#### Material for this exercise

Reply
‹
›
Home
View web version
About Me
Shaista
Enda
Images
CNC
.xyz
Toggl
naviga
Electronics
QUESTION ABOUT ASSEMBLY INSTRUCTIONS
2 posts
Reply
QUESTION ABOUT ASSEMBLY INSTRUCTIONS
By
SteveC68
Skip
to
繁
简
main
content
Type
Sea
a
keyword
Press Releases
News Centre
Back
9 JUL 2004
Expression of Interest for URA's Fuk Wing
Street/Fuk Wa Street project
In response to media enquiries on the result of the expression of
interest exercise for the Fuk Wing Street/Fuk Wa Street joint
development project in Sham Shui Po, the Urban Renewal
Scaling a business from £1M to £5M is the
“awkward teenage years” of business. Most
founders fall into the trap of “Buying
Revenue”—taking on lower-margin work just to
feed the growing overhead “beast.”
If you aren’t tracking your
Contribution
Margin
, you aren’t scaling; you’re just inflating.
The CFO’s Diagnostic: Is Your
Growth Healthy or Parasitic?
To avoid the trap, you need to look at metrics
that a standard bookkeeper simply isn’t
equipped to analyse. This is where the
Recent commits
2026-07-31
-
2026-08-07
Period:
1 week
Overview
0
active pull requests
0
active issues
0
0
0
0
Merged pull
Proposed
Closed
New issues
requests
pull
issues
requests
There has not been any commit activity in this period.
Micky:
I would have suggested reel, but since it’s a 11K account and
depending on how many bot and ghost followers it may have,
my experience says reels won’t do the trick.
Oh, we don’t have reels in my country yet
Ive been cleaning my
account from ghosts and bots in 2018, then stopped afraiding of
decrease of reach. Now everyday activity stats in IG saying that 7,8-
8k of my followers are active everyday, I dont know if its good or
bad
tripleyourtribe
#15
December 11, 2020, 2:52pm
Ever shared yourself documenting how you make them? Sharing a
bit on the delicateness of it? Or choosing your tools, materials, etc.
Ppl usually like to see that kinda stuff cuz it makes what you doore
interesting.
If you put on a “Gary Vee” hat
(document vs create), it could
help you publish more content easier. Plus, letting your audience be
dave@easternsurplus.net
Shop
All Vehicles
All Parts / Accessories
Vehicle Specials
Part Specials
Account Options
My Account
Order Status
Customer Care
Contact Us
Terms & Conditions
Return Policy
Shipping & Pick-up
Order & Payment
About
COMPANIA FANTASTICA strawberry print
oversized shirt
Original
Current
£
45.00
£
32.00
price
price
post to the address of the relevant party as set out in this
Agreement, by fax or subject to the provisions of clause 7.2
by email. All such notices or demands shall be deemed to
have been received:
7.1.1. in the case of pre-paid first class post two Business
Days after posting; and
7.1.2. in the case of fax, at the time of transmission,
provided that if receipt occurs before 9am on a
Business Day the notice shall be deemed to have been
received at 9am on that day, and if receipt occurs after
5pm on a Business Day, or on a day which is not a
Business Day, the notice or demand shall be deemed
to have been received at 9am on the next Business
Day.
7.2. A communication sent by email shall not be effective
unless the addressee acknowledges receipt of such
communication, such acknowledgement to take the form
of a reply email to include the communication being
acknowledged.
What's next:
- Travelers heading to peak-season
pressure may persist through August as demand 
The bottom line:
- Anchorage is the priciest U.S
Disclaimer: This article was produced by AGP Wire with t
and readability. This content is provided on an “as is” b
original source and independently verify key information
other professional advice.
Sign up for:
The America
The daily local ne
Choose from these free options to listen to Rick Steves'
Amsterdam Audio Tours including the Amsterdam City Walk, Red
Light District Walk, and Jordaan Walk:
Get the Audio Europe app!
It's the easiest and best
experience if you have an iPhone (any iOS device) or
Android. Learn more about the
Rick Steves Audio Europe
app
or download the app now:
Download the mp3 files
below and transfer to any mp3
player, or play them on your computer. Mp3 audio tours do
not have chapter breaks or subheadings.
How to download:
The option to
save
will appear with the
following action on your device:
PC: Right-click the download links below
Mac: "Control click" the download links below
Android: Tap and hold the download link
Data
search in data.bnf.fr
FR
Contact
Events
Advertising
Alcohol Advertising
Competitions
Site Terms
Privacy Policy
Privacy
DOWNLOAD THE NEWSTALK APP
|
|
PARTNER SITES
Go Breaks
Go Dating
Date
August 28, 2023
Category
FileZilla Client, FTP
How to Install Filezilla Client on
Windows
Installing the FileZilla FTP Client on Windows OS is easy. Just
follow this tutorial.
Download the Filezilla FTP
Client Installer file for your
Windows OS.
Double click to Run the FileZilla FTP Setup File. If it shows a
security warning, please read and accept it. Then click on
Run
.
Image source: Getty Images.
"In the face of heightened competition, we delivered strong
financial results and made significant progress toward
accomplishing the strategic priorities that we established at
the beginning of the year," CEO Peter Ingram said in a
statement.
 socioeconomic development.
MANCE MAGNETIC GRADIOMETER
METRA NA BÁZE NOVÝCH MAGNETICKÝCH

########

> Written task: Pick out every line in the records above that contains the word "them", and copy each one.

> Answer space:
Ever shared yourself documenting how you make them? Sharing a
player, or play them on your computer. Mp3 audio tours do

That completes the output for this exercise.